マイルズはそんなハリエットを見ながら、微笑ましいといった表情でお茶を飲む。
「そうだな。ハリエットに言われてリストを書き出しておいて本当に良かったよ。おかげで効率よく回れたし、とても楽しかった。ありがとう」
マイルズは、クレイトン伯爵家に居た時は、領地に帰った際に領民に特産物の果物を乾燥させたものを分けてもらい、それを使って家で料理長に作ってもらったお菓子を数人の友人に渡すだけだった。こんな旅行も、自分で土産を選ぶのも初めてで何も考えていなかったのだ。
行きの馬車の中でハリエットが紙とペンを出してきて、土産を贈りたい人と贈りたいものをリストにするように言ってきた時に、マイルズは今の家族に何を贈れば喜んでくれるか分からない事に気が付いた。

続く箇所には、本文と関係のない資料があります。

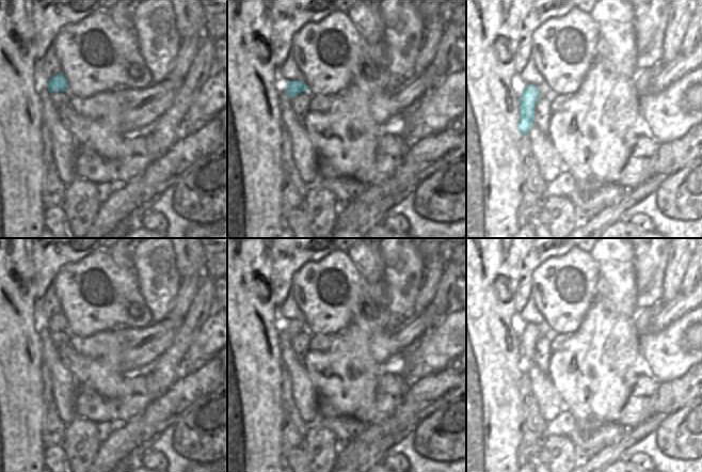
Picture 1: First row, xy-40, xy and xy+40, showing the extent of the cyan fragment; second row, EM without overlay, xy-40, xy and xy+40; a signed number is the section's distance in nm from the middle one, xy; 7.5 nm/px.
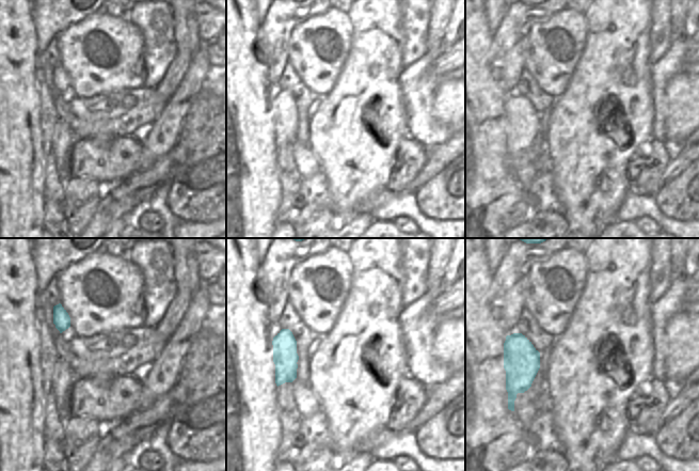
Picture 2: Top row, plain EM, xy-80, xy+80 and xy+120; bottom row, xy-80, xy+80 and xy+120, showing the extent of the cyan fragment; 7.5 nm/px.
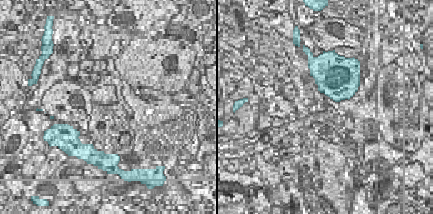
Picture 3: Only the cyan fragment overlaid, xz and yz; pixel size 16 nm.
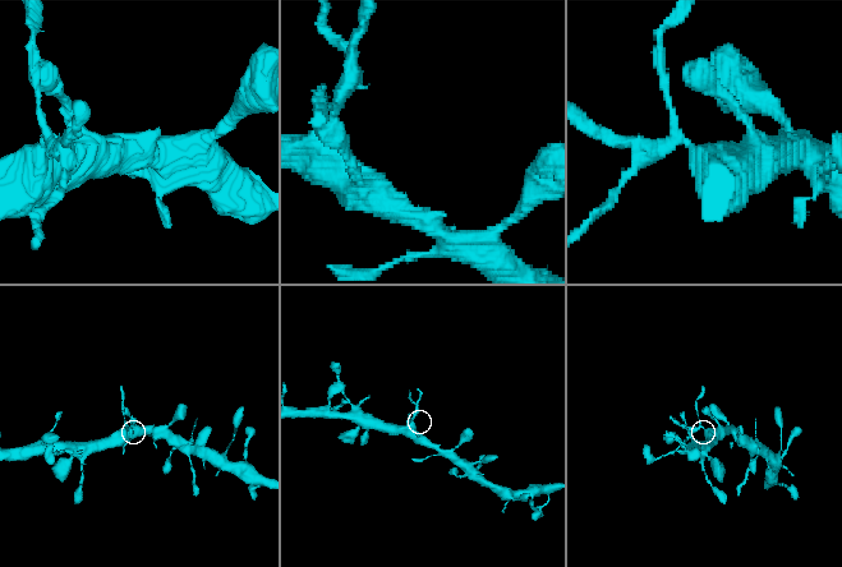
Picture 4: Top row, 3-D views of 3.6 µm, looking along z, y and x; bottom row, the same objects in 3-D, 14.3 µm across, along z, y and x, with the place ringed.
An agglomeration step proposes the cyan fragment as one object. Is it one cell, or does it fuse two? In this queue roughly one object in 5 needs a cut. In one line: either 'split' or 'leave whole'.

『恐らく貴方が考えて選んだものなら何でもお喜びになるとは思うけれど』と言いながら、ハリエットは調べてくれていたらしい定番の土産の例を挙げるなどしてマイルズと一緒に悩んでくれた。今日もハリエットは自分の友人や親への土産も見繕いながらマイルズの相談に乗っていて、おかげでマイルズは渡す人の顔を思い浮かべながら土産を選ぶ事を純粋に楽しめたのだった。
「この後は、俺達のお土産だな。旅の思い出を選びに行こうか」
マイルズが会計を済ませた後、二人は揃いのグラスを一組、便箋やペン、小物入れなどを買って公爵家に戻った。
そして翌日、荷物やドミニク達とともに帰途についたのだった。